### [PASSAGE TO READ]
>>>>
How did you get the book and read it so fast? You must be a magician. There is on the net as a google link the first two chapters. They were as you say amazing in terms of putting things into context. It is a futile debate because the talk goes around and around in circles. 

A lot of good stuff out there about Sikhism but it takes a while to find it all.

Happy New Year!


----------



## Archived_member7 (Dec 30, 2008)

I of course dint read the entire book..what is there is a review ...it is quite informative ..thanks a million...Happy New Year to you too !!! Nave Saalan di lakh lakh Vadhaiyaan..


----------



## Archived_Member4 (Dec 30, 2008)

Sehajdhari Sikhs:rofl!!:. There is no such thing. Only if the One Guru was clear on how many different kinds of Sikhs there are we would be able to solve this problem. 11 different Gurus, which one should I follow . I think i should follow Guru Nanak Dev ji not Guru Gobind Singh Sahib ji because I like how Guru Nanak Dev ji left things ambigious. Such different views from the 11 Gurus no chance they are one and the same.:inca:


----------



## kds1980 (Dec 30, 2008)

> A thought occoured to me, Saadh Sangatji Bhul Chuk Muaaf Karni .. this great Initiation took place during the Tenth Master's Earthly Existance.Had any of the 9 GURUS stopped the cutting of Kesh? Are there any Historical Facts saying they themselves had never cut their Kesh in their lifetime ?



Raj ji

I asked this question directly to Bhai vijaydeep singh and he told me that rehat was already their before Guru gobind singh ji.


----------



## Archived_Member_19 (Dec 31, 2008)

where is the document with rehat?


----------



## BHAGATSINGHDAVEER (Dec 31, 2008)
<<<<
### [TO-DO LIST]
a. Reproduce the passage of the Sikhism forum thread between "## Archived_Member4 (Dec" and "their lifetime ?", inclusive.
b. Carry the Sikhism forum thread on from the point where it stops.

### [LISTED ENTRIES]
>>>>
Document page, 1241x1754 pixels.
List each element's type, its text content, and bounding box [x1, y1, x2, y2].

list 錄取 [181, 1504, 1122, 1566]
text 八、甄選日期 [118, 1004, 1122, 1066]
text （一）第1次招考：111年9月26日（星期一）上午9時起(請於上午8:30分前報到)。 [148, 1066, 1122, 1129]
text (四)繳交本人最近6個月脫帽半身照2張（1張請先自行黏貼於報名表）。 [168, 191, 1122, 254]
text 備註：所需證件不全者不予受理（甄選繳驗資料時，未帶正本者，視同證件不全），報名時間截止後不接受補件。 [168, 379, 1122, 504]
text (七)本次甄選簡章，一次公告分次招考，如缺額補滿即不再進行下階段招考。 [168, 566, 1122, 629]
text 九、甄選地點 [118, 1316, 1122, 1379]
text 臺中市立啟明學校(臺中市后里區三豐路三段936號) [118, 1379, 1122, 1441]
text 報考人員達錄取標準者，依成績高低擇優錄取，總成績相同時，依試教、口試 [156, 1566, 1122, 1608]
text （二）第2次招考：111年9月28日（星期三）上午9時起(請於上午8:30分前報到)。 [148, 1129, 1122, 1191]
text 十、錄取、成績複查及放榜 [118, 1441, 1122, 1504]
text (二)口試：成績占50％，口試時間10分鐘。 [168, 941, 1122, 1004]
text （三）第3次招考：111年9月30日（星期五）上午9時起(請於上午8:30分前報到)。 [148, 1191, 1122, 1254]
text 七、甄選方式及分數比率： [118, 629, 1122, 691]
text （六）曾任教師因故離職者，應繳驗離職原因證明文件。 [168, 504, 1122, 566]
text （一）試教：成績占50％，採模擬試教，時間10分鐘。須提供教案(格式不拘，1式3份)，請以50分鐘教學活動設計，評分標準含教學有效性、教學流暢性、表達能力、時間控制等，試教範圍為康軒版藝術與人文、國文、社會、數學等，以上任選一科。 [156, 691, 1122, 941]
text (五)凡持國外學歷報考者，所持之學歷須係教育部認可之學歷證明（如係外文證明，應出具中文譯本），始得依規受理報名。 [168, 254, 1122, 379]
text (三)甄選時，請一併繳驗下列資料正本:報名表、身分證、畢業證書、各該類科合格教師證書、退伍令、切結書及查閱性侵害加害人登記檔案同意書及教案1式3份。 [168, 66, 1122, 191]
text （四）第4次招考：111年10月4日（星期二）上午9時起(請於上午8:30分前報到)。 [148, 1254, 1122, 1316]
<<<<
### [OUTPUTS]
a.
## Archived_Member4 (Dec 30, 2008)

Sehajdhari Sikhs:rofl!!:. There is no such thing. Only if the One Guru was clear on how many different kinds of Sikhs there are we would be able to solve this problem. 11 different Gurus, which one should I follow . I think i should follow Guru Nanak Dev ji not Guru Gobind Singh Sahib ji because I like how Guru Nanak Dev ji left things ambigious. Such different views from the 11 Gurus no chance they are one and the same.:inca:


----------



## kds1980 (Dec 30, 2008)

> A thought occoured to me, Saadh Sangatji Bhul Chuk Muaaf Karni .. this great Initiation took place during the Tenth Master's Earthly Existance.Had any of the 9 GURUS stopped the cutting of Kesh? Are there any Historical Facts saying they themselves had never cut their Kesh in their lifetime ?

b.
sat sri akaal jio!,I agree with the comments that this decision is a political one not a truly spiritual one. i'm sitting here scatching my (turbanned head) in confusion. i no longer know who or what i am! (BULLAH KEE JANAH MAIN KON) i am or was a sehajdhari sikh and now i have been told that i am not a sikh, i have a trimmed beard which may disgust many of the members here.i have sat and asked my self, do i love my guru? YES! but not it seems enough! for if i did then surley i would keep my beard unshorn. does my guru love me? without doubt!! just as a parents love is unconditional! Akaal Purakh's love for his creation is the same for hindu,muslim,christian does not matter to God.The sgpc is to put it mildly a very blunt instrument, in one fell swoop it has i think alienated people who are on the (percieved) "fringes" of the faith. It has not done enough to tackle the social injustice that blights the sikh community as a whole(caste, female infantacide, drug addiction,alcohol abuse,) This is where the missionaries from other faiths will benefit in taking this issue and using it to convert even more people away from Guru Nanak's Door. ("see you are not a real sikh, we accept you whatever your appearance") This was a real comment by a work collegue who is a jehovah's witness!  For the record i "believe" i am still a sikh, for my relationship with Guru Ji is personal and none of any one else's concern. Bul Chuk Maf! Happy New Year ) whatever you are) *"Say nothing of my religion. It is known to God and myself alone. Its evidence before the world is to be sought in my life: if it has been honest and dutiful to society the religion which has regulated it cannot be a bad one."  thomas jefferson    *


----------



## spnadmin (Dec 31, 2008)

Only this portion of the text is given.